9. Hukuk Dairesi 2009/13571 E. , 2010/1815 K.
"İçtihat Metni"
MAHKEMESİ :İş Mahkemesi
DAVA :Davacı, iş sözleşmesinin geçerli neden olmadan feshedildiğini
belirterek feshin geçersizliğine ve işe iadesine karar verilmesini talep etmiştir.
Mahkemece, davanın kabulüne karar verilmiştir.
Hüküm süresi içinde davalı avukatı tarafından temyiz edilmiş olmakla, dava dosyası için Tetkik Hakimi ... tarafından düzenlenen rapor dinlendikten sonra dosya incelendi, gereği konuşulup düşünüldü:
Y A R G I T A Y K A R A R I
Davalıya ait işyerinde en son İstanbul Anadolu Banliyosu ve Karadeniz Bölge sorumlusu olarak çalışan davacı işçi, iş sözleşmesinin geçerli neden olmadan feshedildiğini belirterek, feshin geçersizliğine ve işe iadesine karar verilmesini talep etmiştir.
Davalı işveren vekili, davacının iş sözleşmesinin işverenin güvenini kötüye kullanma, doğruluk ve bağlılığa uymayan davranışları nedeni ile haklı olarak feshedildiğini, davacının eşi ile şirketin faaliyet gösterdiği alanda SİES unvanında İthalat ihracat adında şirket kurduğunu, mesaisini bu şirkette geçirdiğini, yöneticilerini bilgilendirmeyerek güveni kötüye kullandığını, şirketin müşterilerini kendi şirketine yönlendirdiğini, feshin 4857 sayılı İş Kanunu’nun 25/II. maddesi uyarınca haklı nedene dayandığını, davanın reddi gerektiğini savunmuştur.
Mahkemece, davalı işverenin haklı nedeni kanıtlayamadığı gerekçesi ile davanın kabulüne karar verilmiştir.
4857 sayılı İş Kanunu"nun 20/2 maddesi uyarınca “feshin geçerli bir sebebe dayandığını ispat yükümlülüğü işverene aittir”. İşveren ispat yükünü yerine getirirken, öncelikle feshin biçimsel koşullarına uyduğunu, daha sonra, içerik yönünden fesih nedenlerinin geçerli (veya haklı) olduğunu kanıtlayacaktır.
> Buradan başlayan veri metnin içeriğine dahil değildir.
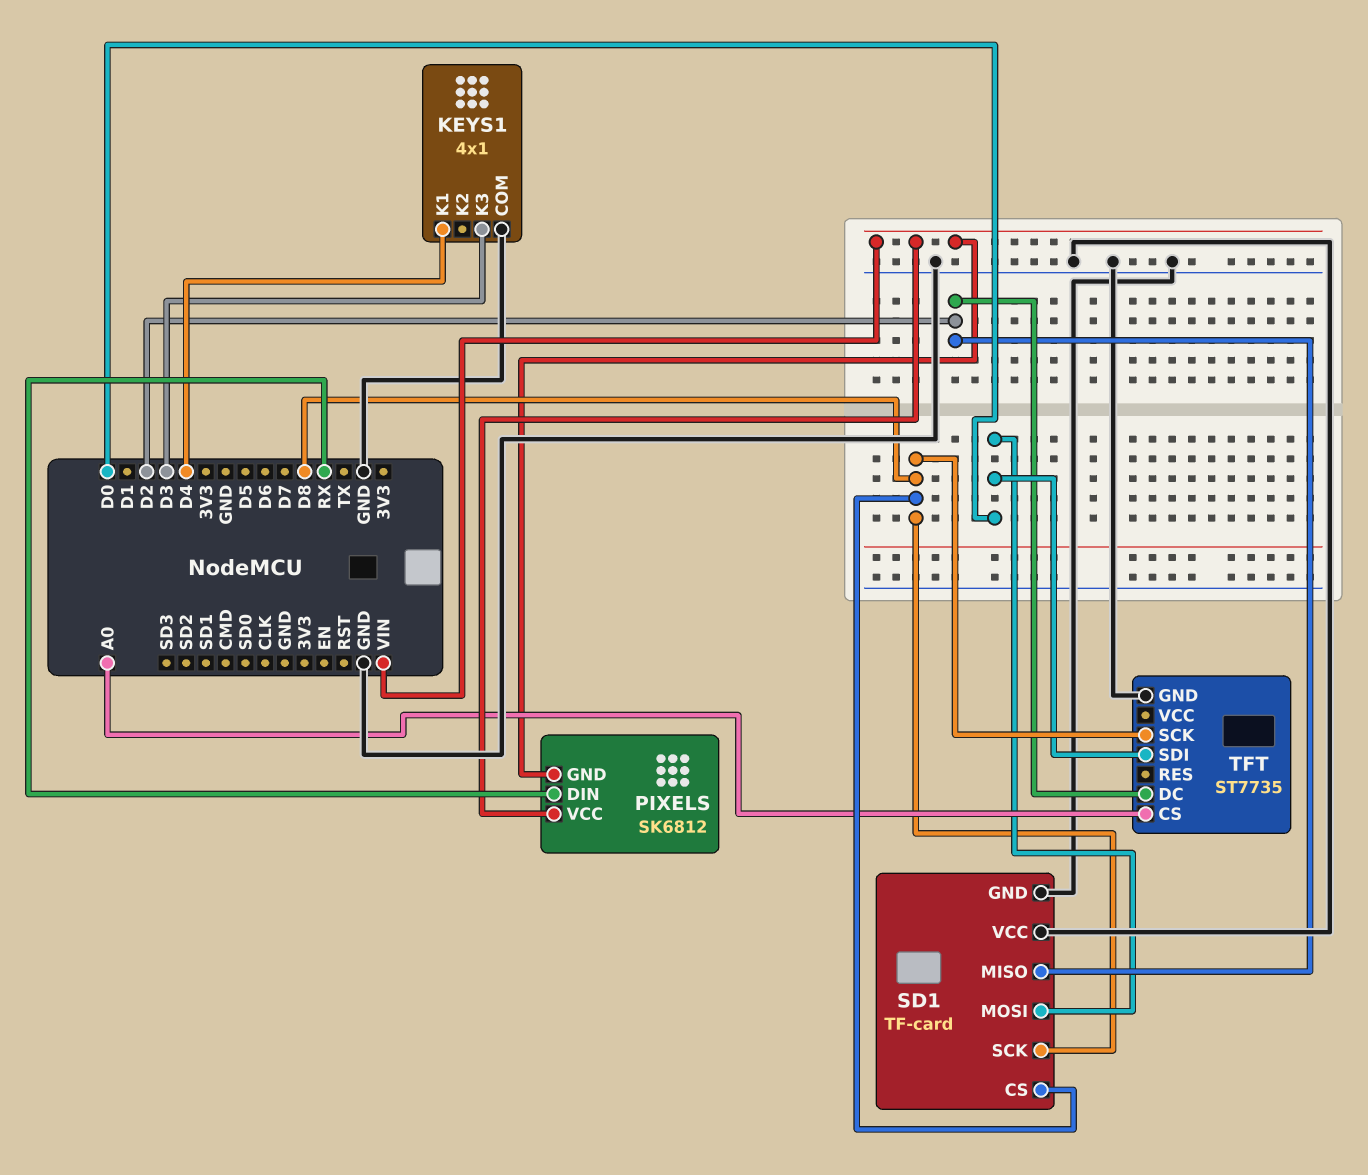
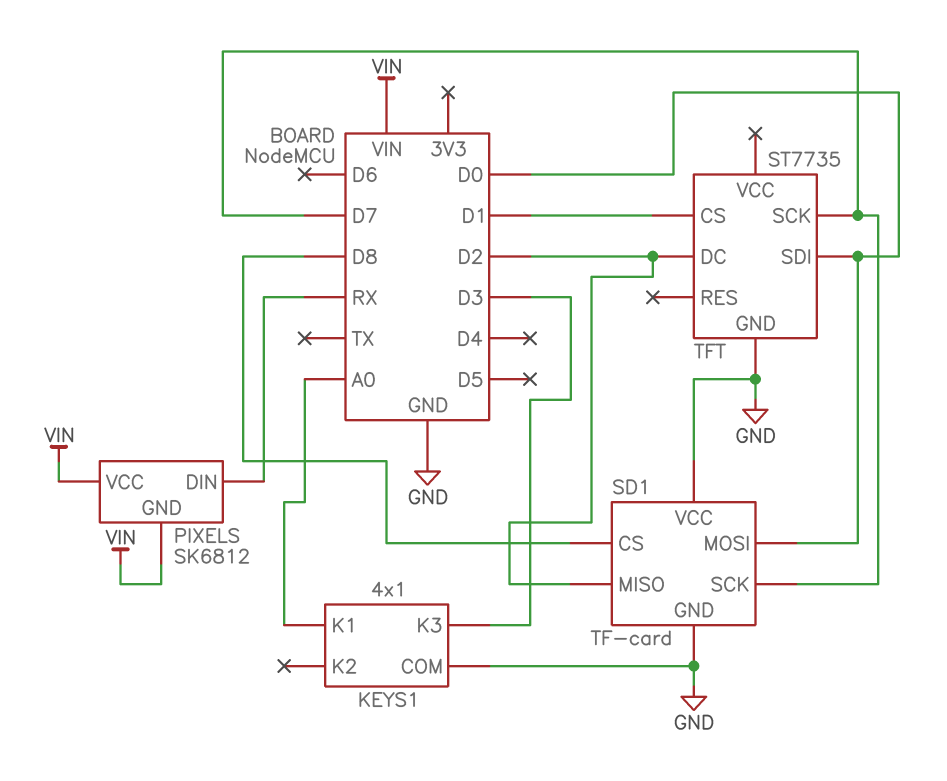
KEYS1 pin K1: D4 -> A0
SD1 pin SCK: D8 -> D7
TFT pin CS: A0 -> D1
TFT pin SCK: D8 -> D7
Dairemizin kararlılık kazanan uygulaması bu yöndedir. (04.04.2008 gün ve 2007/29752 Esas, 2008/7448 Karar sayılı ilamımız).
İşçinin, iş ilişkisinde yükümlülüklerinden biri sadakat borcudur. Sadakat yükümü, sözleşmenin taraflarına sözleşme ilişkisinden doğan borçların ifasında, karşı tarafın şahsına, mülkiyetine ve hukuken korunan diğer varlıklarına zarar vermeme, keza sözleşme ilişkisinin kapsamı dışında sözleşme ile güdülen amacı tehlikeye sokacak özellikle karşılıklı duyulan güveni sarsacak her türlü davranıştan kaçınma yükümlülüğünü yüklemektedir. İşçinin dolaylı da olsa çalıştığı şirket ile aynı faaliyet alanında şirket kurması, mesaisini kısmende olsa bu şirkette geçirmesi, şirketin müşterilerini aynı faaliyet alanında başka bir şirkete yönlendirmesi sadakat yükümlülüğünün ihlalidir.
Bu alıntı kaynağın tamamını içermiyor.